Mírala, Platero. Ahí viene, calle abajo, en el sol de cobre, derecha, enhiesta, a cuerpo, sin mirar a nadie... ¡Qué bien lleva su pasado belleza, gallarda todavía, como en roble, el pañuelo amarillo de talle, en invierno, y la falda azul de volantes, lunareada de blanco! Va al Cabildo, a pedir permiso para acampar, como siempre, tras el cementerio. Ya recuerdas los tenduchos astrosos de los gitanos, con sus hogueras, sus mujeres vistosas, y sus burros moribundos, mordisqueando la muerte, en derredor.
¡Los burros, Platero! ¡Ya estarán temblando los burros de la Friseta, sintiendo a los gitanos desde los corrales bajos!—Yo estoy tranquilo por Platero, porque para llegar a su cuerda tendrían los gitanos que saltar medio pueblo y, además, porque Rangel, el guarda, me quiere y lo quiere a él—. Pero, por amedrentarlo en broma, le digo, ahuecando y poniendo negra la voz.
—¡Adentro, Platero, adentro! ¡Voy a cerrar la cancela, que te van a llevar!

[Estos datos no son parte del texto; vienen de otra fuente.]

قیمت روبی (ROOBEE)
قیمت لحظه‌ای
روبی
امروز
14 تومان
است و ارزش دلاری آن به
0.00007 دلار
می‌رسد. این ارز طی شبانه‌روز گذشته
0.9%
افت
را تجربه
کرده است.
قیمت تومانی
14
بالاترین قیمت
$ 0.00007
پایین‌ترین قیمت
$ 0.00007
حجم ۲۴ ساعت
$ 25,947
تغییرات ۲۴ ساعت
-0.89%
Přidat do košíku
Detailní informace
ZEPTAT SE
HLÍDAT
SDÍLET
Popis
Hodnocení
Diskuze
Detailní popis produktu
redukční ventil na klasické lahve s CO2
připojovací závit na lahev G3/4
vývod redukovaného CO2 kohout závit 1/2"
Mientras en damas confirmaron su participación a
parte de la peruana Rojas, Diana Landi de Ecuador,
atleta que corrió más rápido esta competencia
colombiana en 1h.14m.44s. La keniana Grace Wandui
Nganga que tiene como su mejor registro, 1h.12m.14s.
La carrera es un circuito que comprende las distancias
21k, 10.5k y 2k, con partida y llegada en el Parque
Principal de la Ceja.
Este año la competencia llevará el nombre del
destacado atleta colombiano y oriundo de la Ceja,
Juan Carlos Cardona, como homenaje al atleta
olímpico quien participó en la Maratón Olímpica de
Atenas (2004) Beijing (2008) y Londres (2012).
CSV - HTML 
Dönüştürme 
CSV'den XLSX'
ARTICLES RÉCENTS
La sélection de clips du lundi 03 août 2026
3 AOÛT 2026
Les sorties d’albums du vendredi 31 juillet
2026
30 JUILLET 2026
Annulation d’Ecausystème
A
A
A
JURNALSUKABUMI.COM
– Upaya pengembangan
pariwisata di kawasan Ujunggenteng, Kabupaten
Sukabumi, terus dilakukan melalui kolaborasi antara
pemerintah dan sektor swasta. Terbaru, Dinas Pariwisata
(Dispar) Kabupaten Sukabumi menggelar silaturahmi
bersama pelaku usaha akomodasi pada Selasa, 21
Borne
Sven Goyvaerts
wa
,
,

Platero, seguro de que no lo robarán los gitanos, pasa, trotando, la cancela, que se cierra tras él con duro estrépito de hierro y cristales, y salta y brinca, del patio de mármol al de las flores y de éste al corral, como una flecha, rompiendo—¡brutote!—, en su corta fuga, la enredadera azul.